Допрос продолжился в вытянутой в длину, почти пустой палатке, где, по-видимому, должны были проходить военные советы. В центре, на песчаном полу, стояли фигурки, изображающие местность и план сражения; циновки по бокам предназначались для военных советников, генералов и других представителей офицерского состава; во главе, как и полагается, располагалось место главнокомандующего.
Он сидел на софе и внимательно изучал развёрнутую на столе карту.
– Ваше Высочество, – позвал его генерал Фань.
Тот медленно перевел взгляд на Сону:
– Как твоё имя и откуда ты?
«Как нужно ему ответить? Сказать правду? Интересно, жгут ли они ведьм на кострах? Солгать, что я из деревни? Нельзя. Их обоз застрял, а значит, они будут искать продовольствие здесь. Возможно, генерал ещё не знает о деревне, и, если я о ней скажу, армия рванёт туда. Ответить, что я из другой страны? Но из какой? Я ничего о них не знаю, а он из высшего сословия и, следовательно, знает. Для них я чужеземка, разговаривающая на разных языках, так что за крестьянку уже вряд ли сойду. К тому же, с простолюдинкой никто церемониться не станет, а вот с вроде как знатной в бегах…» – Сона выровняла спину:
– Не могу ответить, кто я. Это моя тайна. Хотя стоит вам лишь пообещать, что добьётесь моего признания, и я всё расскажу. Но прошу вас, не заставляйте давать ответ на этот вопрос, – из-за напряжения она почувствовала мелкую дрожь и слабость в теле. – Я маленький человек, недостойный вашего внимания.
– Ты не из Южных равнин и не с востока, тогда как тебе удалось хорошо овладеть нашими диалектами?
– У меня был учитель, в совершенстве владеющий многими.
Улыбка главнокомандующего стала шире:
– Не при всяком правителе разыщется подобный июен[22]. Ты расспрашивала о ребёнке с именем Ху Цзы.
– Из-за него я здесь. Он поможет мне вернуть прежнюю жизнь.
– Как же?
– Надеюсь узнать при встрече.
Главнокомандующий помедлил:
– Расскажи, что привело тебя к городу?
– Бежала от армии Ю Ху. – От волнения голова начала кружиться настолько, что на мгновение Сона потеряла равновесие, но удержалась.
– Ты не можешь поведать, кто ты и откуда, но ожидаешь моей веры в твою невиновность? – главнокомандующий вновь «пробил» подсудимую взглядом и будто процитировал: – «Дабы сохранить армию и государство, будь готов отправить на казнь девять честных людей, нежели помиловать одного лжеца».
Внутри Соны всё рухнуло.
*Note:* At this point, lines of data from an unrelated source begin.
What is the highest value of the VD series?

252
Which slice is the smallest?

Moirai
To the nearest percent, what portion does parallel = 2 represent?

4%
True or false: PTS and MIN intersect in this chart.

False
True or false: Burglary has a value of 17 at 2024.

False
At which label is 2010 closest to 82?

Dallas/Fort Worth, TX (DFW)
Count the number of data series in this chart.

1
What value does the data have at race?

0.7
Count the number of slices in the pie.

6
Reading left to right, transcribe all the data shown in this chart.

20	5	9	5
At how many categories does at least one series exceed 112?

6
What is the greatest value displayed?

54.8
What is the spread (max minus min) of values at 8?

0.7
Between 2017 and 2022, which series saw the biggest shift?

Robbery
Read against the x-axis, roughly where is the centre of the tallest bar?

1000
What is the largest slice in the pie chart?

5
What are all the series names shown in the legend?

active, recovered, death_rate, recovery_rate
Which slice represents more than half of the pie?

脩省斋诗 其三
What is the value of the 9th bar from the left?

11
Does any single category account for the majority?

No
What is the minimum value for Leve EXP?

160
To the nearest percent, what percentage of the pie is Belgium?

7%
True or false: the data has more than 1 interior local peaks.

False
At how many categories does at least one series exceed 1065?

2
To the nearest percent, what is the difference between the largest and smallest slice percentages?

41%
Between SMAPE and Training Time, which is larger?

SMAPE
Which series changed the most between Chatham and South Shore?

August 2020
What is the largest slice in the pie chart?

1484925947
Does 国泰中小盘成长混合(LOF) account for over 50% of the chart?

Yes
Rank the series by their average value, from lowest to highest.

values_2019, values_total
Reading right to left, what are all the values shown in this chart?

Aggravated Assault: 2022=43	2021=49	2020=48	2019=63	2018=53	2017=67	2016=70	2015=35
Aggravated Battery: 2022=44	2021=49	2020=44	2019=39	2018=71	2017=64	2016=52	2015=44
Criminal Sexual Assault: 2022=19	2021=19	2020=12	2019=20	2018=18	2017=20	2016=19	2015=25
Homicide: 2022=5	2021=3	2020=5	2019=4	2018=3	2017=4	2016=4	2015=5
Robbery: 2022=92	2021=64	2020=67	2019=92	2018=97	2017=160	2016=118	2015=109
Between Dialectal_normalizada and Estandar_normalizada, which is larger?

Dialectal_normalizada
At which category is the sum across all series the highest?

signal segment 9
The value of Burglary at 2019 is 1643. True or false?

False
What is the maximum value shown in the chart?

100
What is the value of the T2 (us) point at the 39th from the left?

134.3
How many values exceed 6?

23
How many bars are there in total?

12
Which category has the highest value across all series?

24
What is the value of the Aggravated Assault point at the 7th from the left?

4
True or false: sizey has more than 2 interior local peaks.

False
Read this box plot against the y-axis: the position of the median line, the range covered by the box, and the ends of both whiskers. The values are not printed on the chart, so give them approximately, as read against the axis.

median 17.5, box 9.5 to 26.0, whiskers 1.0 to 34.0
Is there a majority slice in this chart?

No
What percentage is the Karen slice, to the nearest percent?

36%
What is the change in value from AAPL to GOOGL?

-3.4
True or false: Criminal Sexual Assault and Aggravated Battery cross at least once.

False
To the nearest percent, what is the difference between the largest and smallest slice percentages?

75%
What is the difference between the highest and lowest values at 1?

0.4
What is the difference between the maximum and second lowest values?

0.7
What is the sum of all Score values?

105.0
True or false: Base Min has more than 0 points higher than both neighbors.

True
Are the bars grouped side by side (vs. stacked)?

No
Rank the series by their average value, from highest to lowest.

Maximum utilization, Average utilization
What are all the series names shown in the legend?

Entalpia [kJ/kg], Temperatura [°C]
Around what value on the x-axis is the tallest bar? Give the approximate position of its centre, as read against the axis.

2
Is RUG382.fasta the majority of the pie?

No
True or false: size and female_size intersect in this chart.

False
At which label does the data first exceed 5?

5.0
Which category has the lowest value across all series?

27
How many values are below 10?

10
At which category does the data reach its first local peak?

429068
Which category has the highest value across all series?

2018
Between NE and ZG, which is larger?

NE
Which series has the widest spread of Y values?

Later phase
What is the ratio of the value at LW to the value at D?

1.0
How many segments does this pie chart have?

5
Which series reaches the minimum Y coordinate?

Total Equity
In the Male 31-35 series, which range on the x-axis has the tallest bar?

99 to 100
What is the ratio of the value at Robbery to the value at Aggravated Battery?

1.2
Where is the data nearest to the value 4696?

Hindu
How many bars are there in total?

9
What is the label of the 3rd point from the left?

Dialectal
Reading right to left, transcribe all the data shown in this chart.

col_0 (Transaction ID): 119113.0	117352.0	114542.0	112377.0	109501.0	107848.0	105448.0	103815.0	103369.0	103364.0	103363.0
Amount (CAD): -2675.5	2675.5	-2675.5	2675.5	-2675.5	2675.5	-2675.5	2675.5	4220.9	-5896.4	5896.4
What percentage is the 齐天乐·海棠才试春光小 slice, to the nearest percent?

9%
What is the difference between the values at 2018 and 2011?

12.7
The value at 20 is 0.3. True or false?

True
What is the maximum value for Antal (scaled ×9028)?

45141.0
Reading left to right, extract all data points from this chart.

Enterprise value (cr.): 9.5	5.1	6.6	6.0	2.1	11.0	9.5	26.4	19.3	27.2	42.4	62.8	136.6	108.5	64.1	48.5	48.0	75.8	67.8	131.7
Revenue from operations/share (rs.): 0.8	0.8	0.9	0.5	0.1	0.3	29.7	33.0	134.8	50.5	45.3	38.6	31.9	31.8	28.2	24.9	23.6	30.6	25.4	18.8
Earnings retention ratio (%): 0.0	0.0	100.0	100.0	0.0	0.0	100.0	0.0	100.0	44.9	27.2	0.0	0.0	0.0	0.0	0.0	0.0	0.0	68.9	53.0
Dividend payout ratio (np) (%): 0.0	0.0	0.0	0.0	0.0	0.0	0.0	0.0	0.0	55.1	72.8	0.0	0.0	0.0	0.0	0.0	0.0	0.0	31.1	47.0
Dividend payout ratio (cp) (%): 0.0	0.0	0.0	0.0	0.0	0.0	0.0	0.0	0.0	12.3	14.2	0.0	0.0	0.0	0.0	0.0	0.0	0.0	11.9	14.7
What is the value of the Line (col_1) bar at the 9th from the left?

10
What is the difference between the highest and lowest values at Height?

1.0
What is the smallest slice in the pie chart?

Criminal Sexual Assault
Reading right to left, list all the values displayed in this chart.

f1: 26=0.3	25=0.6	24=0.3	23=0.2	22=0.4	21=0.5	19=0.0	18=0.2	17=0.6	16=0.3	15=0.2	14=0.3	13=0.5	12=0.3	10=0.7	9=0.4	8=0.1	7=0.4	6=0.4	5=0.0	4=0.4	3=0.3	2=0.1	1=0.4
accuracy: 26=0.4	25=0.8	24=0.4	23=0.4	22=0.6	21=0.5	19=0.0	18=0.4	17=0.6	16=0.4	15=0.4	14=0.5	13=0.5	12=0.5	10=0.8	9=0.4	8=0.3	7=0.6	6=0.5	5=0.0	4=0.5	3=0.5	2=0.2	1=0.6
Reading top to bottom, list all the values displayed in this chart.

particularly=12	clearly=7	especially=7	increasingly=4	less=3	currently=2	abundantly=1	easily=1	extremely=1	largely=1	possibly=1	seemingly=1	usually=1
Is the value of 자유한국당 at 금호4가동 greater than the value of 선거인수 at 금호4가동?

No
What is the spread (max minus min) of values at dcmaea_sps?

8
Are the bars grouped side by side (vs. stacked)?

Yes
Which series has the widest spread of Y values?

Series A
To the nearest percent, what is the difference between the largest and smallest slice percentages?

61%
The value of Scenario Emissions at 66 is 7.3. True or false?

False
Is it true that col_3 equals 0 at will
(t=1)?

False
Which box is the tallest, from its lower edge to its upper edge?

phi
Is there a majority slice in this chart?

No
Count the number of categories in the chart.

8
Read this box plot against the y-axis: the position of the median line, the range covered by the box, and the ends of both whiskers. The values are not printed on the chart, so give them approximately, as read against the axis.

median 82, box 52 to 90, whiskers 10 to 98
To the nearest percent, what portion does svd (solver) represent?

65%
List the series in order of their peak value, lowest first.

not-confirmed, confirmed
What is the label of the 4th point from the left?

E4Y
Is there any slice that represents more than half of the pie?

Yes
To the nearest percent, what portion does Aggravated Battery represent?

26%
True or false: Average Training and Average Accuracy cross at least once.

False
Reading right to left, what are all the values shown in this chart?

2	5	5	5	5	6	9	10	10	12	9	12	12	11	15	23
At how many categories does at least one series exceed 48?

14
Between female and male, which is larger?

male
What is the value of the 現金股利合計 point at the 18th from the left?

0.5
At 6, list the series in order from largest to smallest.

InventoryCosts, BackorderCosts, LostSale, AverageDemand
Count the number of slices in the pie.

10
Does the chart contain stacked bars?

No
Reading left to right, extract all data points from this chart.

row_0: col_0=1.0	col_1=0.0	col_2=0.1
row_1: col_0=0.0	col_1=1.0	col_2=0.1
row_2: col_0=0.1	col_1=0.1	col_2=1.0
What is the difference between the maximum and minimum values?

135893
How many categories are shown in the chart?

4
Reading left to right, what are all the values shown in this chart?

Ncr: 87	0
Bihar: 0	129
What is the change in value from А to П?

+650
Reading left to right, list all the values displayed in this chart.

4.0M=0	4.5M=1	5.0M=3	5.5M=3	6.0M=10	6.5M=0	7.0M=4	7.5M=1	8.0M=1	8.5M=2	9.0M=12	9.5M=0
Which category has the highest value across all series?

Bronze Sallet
Её последние надежды канули в небытие, а скоро вслед за ними отправится и она.
Генерал обратился к Мо Джуну небрежно, словно приказал что-то рутинное:
– Казнить.
Девушка почувствовала, как Мо Джун взял её мёртвой хваткой за шиворот и, дождавшись, когда та поднимется, поволок на улицу, в то время как главнокомандующий лишь взял со стола свой чай и немного отхлебнул из чашки.
«Случилось…»
– Почему?
«Я же… хотела помочь! И за это умру?»
– Да что я сделала-то?!
Фань Мо Джун перестал её тащить: они уже были на крыльце.
«Несправедливо! Нечестно! Так не должно быть!»
– Ты меня убьёшь? – по щекам потекли неконтролируемые слёзы.
«Мама, сестра, я люблю вас! Я не вернусь. Простите! За это и за всё, чем я вас обидела!»
Палач занёс над жертвой меч.
«И куда я? – в груди стало пусто. – Что там, дальше? Рай? Ад? Туман? Если в этом есть смысл, то я хотела бы покаяться во всех своих грехах. Что там будет? Не могу я так умереть! Это не я! Неправда! Не я! Не так!»
– И зачем я была нужна? Прожила бесполезную жизнь, а теперь меня ждёт такая же смерть, – тоскливо хмыкнув, она смиренно подняла лицо к небу и начала терять сознание.
Последний горький вздох. Тело приговорённой упало на деревянное крыльцо белой палатки.